Personal Themes and Interests
Korda's writing reveals recurring themes: the uses and illusions of power, the making of public personas, and the private choices behind public success. Horses and country life provided him respite from Manhattan's publishing bustle; his love of riding informed Horse People, a portrait of equestrian culture and the personalities drawn to it. He also addressed illness directly in Man to Man, a candid account of his experience with prostate cancer that offered information and reassurance to readers at a vulnerable moment. His son, Chris Korda, became known in music and activism, a reminder that the family's creative streak adapted to new mediums and new audiences.

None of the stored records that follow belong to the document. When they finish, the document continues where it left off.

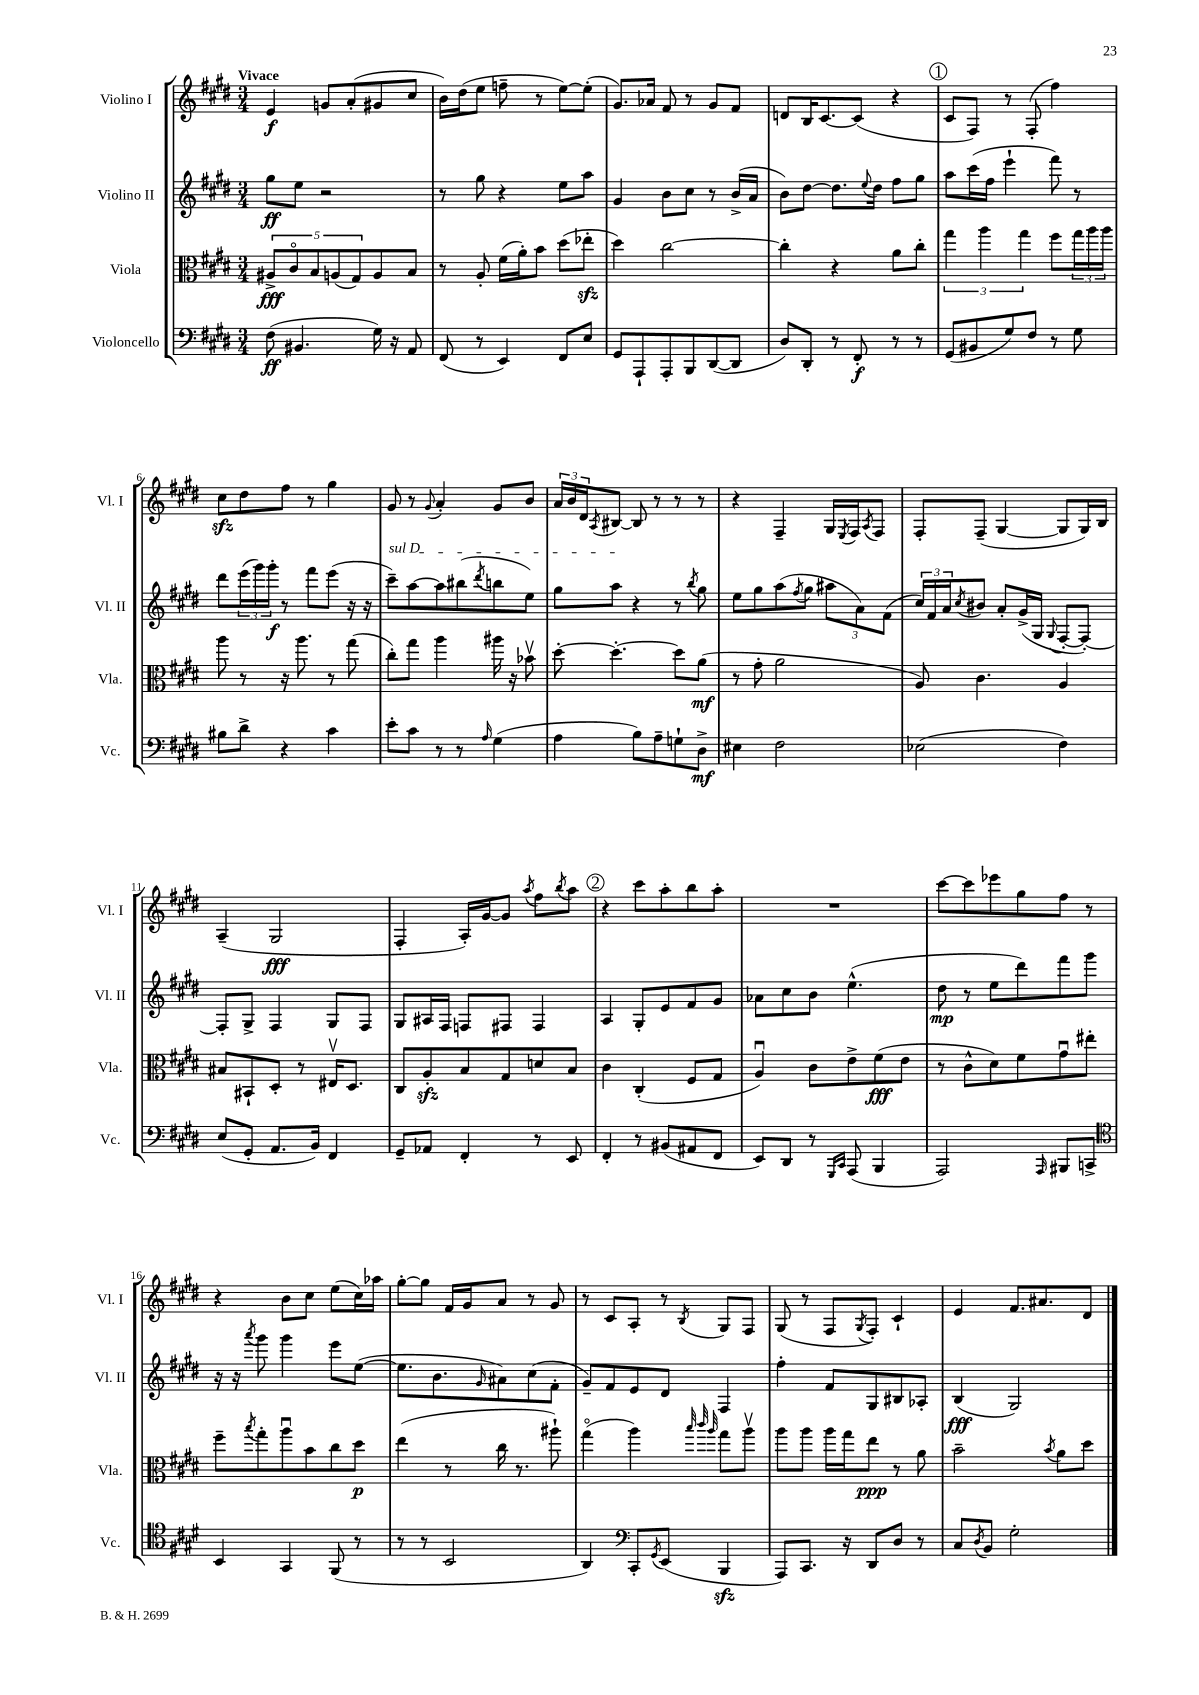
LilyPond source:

<<
\new StaffGroup <<
\new Staff = "s0" \with { instrumentName = "Violino I" shortInstrumentName = "Vl. I" } {
    \clef treble \key e \major \numericTimeSignature \time 3/4 \tempo "Vivace"
    e'4\f g'8 a'8-.( gis'8 cis''8 |
    b'16) dis''16( e''8 f''8-- r8 e''8~) e''8-.( |
    gis'8.) aes'16 fis'8 r8 gis'8 fis'8 |
    d'8 b16 cis'8.~ cis'8( r4 |
    \mark \markup { \circle "1" } cis'8 fis8) r8 fis8-.( fis''4) |
    cis''8\sfz dis''8 fis''8 r8 gis''4 |
    gis'8 r8 \appoggiatura { gis'8 } a'4-. gis'8 b'8 |
    \tuplet 3/2 { a'16 b'16 dis'16 } \acciaccatura { a8 } bis8~ bis8 r8 r8 r8 |
    r4 fis4-- gis16 \acciaccatura { e8 } fis16 \acciaccatura { a8 } fis8 |
    fis8-. fis8--( gis4~ gis8 gis16) b16 |
    a4--( gis2\fff |
    fis4-. a16-.) gis'16~ gis'8 \acciaccatura { a''8 } fis''8 \acciaccatura { b''8 } a''8 |
    \mark \markup { \circle "2" } r4 cis'''8 a''8-. b''8 a''8-. |
    R2. |
    cis'''8~ cis'''8 ees'''8 gis''8 fis''8 r8 |
    r4 b'8 cis''8 e''8( cis''16) aes''16 |
    gis''8~-. gis''8 fis'16 gis'16 a'8 r8 gis'8 |
    r8 cis'8 a8-. r8 \acciaccatura { b8 } gis8 fis8 |
    gis8( r8 fis8 \acciaccatura { gis8 } fis8-.) cis'4-! |
    e'4 fis'8. ais'8. dis'8 \bar "|." |
}
\new Staff = "s1" \with { instrumentName = "Violino II" shortInstrumentName = "Vl. II" } {
    \clef treble \key e \major \numericTimeSignature \time 3/4
    gis''8\ff e''8 r2 |
    r8 gis''8 r4 e''8 a''8 |
    gis'4 b'8 cis''8 r8 b'16->( a'16 |
    b'8) dis''8~ dis''8. \appoggiatura { e''8 } dis''16 fis''8 gis''8 |
    \mark \markup { \circle "1" } a''8 cis'''16( fis''16 e'''4-! fis'''8) r8 |
    dis'''8 \tuplet 3/2 { e'''16( gis'''16) gis'''16-.\f } r8 fis'''8 e'''8( r16 r16 |
    \once \override TextSpanner.bound-details.left.text = \markup { \italic "sul D" } cis'''8--\startTextSpan) a''8~ a''8 bis''8( \acciaccatura { dis'''8 } b''8 e''8) |
    gis''8 a''8\stopTextSpan r4 r8 \acciaccatura { b''8 } gis''8 |
    e''8 gis''8 a''8( \acciaccatura { fis''8 } gis''8 \tuplet 3/2 { ais''8 a'8) fis'8( } |
    \tuplet 3/2 { cis''16) fis'16 a'16 } \acciaccatura { cis''8 } bis'8 a'8-. gis'16->( gis16 \appoggiatura { gis8 } fis8~-. fis8~-.) |
    fis8-. gis8-> fis4 gis8 fis8 |
    gis8 ais16 fis16 f8 fis8 fis4 |
    \mark \markup { \circle "2" } a4 gis8-. e'8 fis'8 gis'8 |
    aes'8 cis''8 b'8 e''4.-^( |
    dis''8\mp r8 e''8 dis'''8) fis'''8 gis'''8 |
    r16 r16 \acciaccatura { a'''8 } gis'''8 gis'''4 e'''8 e''8~( |
    e''8. b'8. \grace { gis'16 } ais'8) cis''8( fis'8-. |
    gis'8--) fis'8 e'8 dis'8 fis4 |
    fis''4-. fis'8 gis8 bis8 aes8-. |
    b4\fff( gis2) \bar "|." |
}
\new Staff = "s2" \with { instrumentName = "Viola" shortInstrumentName = "Vla." } {
    \clef alto \key e \major \numericTimeSignature \time 3/4
    \tuplet 5/4 { ais8->\fff cis'8\flageolet b8 a8( gis8) } a8 b8 |
    r8 a8-. fis'16( a'16-.) b'8 dis''8( ees''8-.\sfz |
    dis''4) cis''2~ |
    cis''4-. r4 a'8 cis''8-. |
    \mark \markup { \circle "1" } \tuplet 3/2 { gis''4 a''4 gis''4 } fis''8 \tuplet 3/2 { gis''16 a''16 a''16 } |
    a''8 r8 r16 a''8. r8 gis''8( |
    cis''8-.) gis''8 a''4 ais''16 r16 bes'8\upbow |
    dis''8~-. dis''4.~-. dis''8 a'8\mf( |
    r8 gis'8-. a'2 |
    a8) cis'4. a4 |
    bis8 bis,8-! dis8-. r8 eis16\upbow dis8. |
    cis8 a8-.\sfz b8 gis8 d'8 b8 |
    \mark \markup { \circle "2" } cis'4 cis4-.( fis8 gis8 |
    a4\downbow) cis'8 e'8-> fis'8\fff( e'8 |
    r8 cis'8-^ dis'8) fis'8 gis'8\downbow eis''8-. |
    fis''8-- \acciaccatura { b''8 } gis''8-. a''8\downbow b'8 cis''8 dis''8\p |
    e''4( r8 cis''16 r8. ais''8-!) |
    gis''4\flageolet( a''4) \grace { b''32 cis'''32 a''32 } gis''8 a''8\upbow |
    a''8 a''8 a''16 gis''16 e''8\ppp r8 a'8 |
    b'2-- \acciaccatura { b'8 } a'8 dis''8 \bar "|." |
}
\new Staff = "s3" \with { instrumentName = "Violoncello" shortInstrumentName = "Vc." } {
    \clef bass \key e \major \numericTimeSignature \time 3/4
    fis8\ff( bis,4. gis16) r16 a,8 |
    fis,8( r8 e,4) fis,8 e8 |
    gis,8 a,,8-! a,,8-. b,,8 dis,8~( dis,8 |
    dis8) dis,8-. r8 fis,8-.\f r8 r8 |
    \mark \markup { \circle "1" } gis,8( bis,8 gis8) fis8 r8 gis8 |
    bis8 dis'8-> r4 cis'4 |
    e'8-. cis'8 r8 r8 \grace { a16 } gis4( |
    a4 b8) a8-- g8-! dis8->\mf |
    eis4 fis2 |
    ees2( fis4) |
    e8( gis,8-. a,8. b,16) fis,4 |
    gis,8-- aes,8 fis,4-. r8 e,8 |
    \mark \markup { \circle "2" } fis,4-. r8 bis,8( ais,8 fis,8 |
    e,8) dis,8 r8 \grace { gis,,16 cis,16 } a,,8( b,,4 |
    a,,2) \grace { a,,16 } bis,,8 c,8-> |
    \clef tenor b,4 gis,4 fis,8( r8 |
    r8 r8 b,2 |
    a,4) \clef bass cis,8-. \acciaccatura { gis,8 } e,8( b,,4\sfz |
    a,,8) cis,8. r16 dis,8 dis8 r8 |
    cis8 \acciaccatura { dis8 } b,8 gis2-. \bar "|." |
}
>>
>>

Working With People and Building Books
Editors are often measured by the company they keep, and Korda's career was defined by his relationships with authors, agents, and fellow editors. He valued the back-and-forth of revision, the discipline of deadlines, and the teamwork that extends from a manuscript to jacket art, marketing, and sales. In an era when publishing consolidated and the stakes of each acquisition rose, he preserved a belief in the editor as advocate and translator, guiding writers to reach readers without sacrificing voice. The successes he fostered, political exposés, celebrity memoirs, big-idea nonfiction, and cinematic novels, were communal achievements, and he was quick to credit colleagues like Alice Mayhew on the nonfiction side and the sales and publicity teams who turned a promising idea into a cultural event.
Later Work and Continuity
Even as the industry digitized and habits of reading changed, Korda remained productive, adding to his shelf of biographies and essays. His later histories display an undiminished curiosity and a practiced sense for pacing, character, and the telling detail. He continued to draw on the two worlds that formed him, film and publishing, connecting the spectacle of public life with the quiet labor of making a book. His standing as editor in chief emeritus of Simon & Schuster symbolized a lifetime at the center of trade publishing, yet his bibliography reflects an independent writer's drive to understand people who choose large destinies.
Legacy
Michael Korda's legacy rests on three pillars: an origin story in a legendary film family that taught him the grammar of fame and narrative; a commanding editorial career that helped define American publishing's modern age; and a body of writing, novels, memoirs, and histories, that makes complex lives and events intelligible to general readers. The people around him shaped that legacy: Vincent, Alexander, Zoltan, and Merle Oberon in his youth; colleagues like Dick Snyder and Alice Mayhew during his long tenure at Simon & Schuster; and authors whose work, from Bob Woodward and Carl Bernstein onward, changed the conversation in public life. Bridging continents and professions, he turned a privileged vantage point into a generous one, opening the door for readers to meet extraordinary people in the most durable way a publisher knows: on the page.